This list of Kay's accomplishments and the accomplishments of Psi Chi under her guidance is by no means exhaustive. As our glue, Kay was involved in every level of the functioning of Psi Chi, and her influences are too numerous to name. Kay meant business when she was doing business, but that's only part of the story. Along with being our leader, Kay was also our friend--a valued colleague who was well respected and held in the highest esteem. Part of the fun of being on the Council was getting to work with Kay.

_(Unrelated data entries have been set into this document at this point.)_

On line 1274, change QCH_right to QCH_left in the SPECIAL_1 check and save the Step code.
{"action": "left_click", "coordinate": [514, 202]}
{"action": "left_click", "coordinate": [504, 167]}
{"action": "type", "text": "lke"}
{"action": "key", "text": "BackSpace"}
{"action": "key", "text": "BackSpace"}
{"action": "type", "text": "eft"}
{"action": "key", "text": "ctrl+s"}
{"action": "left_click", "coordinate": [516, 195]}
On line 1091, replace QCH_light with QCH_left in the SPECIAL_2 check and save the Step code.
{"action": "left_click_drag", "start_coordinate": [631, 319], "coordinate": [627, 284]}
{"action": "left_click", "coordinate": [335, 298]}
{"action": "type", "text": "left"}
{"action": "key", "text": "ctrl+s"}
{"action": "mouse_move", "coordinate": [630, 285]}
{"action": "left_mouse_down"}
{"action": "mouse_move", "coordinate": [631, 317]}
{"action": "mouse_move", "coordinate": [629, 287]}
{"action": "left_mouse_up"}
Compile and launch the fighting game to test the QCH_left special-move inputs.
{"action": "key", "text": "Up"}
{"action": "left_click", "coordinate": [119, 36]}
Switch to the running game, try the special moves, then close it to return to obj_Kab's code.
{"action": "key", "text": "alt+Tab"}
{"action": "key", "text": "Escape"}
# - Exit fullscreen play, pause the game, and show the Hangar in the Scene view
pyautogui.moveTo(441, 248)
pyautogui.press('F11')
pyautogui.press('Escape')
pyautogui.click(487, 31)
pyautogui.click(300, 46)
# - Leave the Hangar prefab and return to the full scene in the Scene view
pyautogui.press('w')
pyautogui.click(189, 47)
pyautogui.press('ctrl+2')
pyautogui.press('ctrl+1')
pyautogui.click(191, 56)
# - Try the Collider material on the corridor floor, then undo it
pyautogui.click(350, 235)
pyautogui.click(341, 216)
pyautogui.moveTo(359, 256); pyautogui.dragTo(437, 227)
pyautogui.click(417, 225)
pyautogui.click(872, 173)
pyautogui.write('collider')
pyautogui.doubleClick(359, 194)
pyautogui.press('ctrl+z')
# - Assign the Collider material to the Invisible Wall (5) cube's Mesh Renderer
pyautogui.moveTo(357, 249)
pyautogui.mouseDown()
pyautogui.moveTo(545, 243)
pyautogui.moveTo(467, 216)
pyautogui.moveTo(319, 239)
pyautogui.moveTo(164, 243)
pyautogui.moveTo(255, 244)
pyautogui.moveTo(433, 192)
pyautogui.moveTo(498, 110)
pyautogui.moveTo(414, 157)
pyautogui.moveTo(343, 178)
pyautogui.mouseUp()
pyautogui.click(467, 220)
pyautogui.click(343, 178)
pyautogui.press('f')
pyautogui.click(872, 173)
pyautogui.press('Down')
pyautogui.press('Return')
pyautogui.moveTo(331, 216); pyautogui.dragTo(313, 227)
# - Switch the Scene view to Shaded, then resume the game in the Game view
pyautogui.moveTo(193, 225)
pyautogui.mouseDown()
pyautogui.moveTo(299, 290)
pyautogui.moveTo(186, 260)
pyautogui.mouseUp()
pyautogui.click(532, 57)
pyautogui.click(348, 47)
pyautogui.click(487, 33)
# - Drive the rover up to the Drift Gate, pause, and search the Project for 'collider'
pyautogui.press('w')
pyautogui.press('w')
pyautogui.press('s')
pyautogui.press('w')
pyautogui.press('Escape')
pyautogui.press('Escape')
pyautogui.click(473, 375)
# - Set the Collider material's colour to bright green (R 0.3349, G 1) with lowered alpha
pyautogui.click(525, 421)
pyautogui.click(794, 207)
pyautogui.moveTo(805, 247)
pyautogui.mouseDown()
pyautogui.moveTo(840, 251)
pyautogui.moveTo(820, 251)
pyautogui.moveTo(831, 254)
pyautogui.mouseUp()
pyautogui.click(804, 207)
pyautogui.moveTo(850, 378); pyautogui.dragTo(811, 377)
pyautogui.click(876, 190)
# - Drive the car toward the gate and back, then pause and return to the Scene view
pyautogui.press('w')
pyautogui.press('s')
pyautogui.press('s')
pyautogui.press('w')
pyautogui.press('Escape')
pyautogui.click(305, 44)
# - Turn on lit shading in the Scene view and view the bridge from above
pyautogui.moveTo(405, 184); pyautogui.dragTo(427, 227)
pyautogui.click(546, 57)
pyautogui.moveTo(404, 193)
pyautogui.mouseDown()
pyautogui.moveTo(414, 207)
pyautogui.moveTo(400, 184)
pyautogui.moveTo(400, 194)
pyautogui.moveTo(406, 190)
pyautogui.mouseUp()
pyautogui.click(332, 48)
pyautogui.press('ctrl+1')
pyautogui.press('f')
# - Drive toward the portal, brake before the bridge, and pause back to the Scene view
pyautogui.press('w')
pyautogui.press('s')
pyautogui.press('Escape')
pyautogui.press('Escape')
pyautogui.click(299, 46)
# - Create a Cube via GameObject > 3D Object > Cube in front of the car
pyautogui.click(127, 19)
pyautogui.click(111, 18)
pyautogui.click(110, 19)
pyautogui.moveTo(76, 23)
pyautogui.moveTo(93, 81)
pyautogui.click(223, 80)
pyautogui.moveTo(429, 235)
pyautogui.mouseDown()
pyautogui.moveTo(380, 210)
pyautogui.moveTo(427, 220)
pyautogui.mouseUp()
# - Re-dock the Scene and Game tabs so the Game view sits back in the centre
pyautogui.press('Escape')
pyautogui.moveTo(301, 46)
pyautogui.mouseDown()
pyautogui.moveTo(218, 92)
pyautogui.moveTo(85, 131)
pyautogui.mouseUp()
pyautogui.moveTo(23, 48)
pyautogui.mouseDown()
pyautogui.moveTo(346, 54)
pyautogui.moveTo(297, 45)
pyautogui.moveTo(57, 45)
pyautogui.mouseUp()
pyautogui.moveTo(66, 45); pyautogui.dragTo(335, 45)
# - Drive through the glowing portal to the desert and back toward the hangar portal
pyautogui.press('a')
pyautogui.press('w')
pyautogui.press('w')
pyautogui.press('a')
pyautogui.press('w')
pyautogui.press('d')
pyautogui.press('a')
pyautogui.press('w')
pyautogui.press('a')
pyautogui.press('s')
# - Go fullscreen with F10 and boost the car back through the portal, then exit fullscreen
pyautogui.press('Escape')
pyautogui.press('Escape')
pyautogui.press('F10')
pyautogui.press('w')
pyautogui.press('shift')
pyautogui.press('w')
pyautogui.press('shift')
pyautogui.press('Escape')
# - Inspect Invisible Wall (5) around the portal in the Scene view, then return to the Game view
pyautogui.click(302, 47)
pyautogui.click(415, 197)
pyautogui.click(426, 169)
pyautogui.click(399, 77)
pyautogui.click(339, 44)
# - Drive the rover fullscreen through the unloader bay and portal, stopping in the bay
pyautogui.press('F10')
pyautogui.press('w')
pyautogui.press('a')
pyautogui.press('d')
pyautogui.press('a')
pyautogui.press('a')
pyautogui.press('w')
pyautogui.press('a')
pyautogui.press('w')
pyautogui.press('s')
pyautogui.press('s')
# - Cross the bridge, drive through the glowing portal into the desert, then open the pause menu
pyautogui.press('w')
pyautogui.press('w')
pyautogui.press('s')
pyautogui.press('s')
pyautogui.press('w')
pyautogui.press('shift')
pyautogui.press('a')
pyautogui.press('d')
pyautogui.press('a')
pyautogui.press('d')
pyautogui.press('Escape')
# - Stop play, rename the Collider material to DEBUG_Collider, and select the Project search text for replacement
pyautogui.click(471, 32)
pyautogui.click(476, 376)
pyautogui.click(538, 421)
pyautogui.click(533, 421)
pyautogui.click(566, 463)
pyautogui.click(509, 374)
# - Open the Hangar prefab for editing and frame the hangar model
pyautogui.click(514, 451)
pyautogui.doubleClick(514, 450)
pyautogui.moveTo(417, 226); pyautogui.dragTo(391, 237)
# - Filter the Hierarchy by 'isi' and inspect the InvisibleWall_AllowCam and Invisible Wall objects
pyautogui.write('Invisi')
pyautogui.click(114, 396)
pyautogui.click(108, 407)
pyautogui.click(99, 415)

She had a knack for making every Council member, staff member, faculty advisor, and chapter officer feel special [comments from others omitted here].
Kay was a caring and giving person, and her friendship often extended beyond her role as Executive Officer. She was also a hard-working person who dedicated herself both to Psi Chi as well as to the field of psychology. She leaves a lasting legacy and is an important part of Psi Chi history. I am proud to have known her.
On a personal note, Kay, as a professional southern woman, was a true role model for me. I credit her and Psi Chi for so much of my professional development. Her influence on students of psychology is more far-reaching than we can imagine because by touching me, she has also touched my students and my students to come. What a wonderful legacy from a wonderful friend. Kay, Psi Chi will miss your leadership, your guidance, your friendship, and your love. We will miss our glue.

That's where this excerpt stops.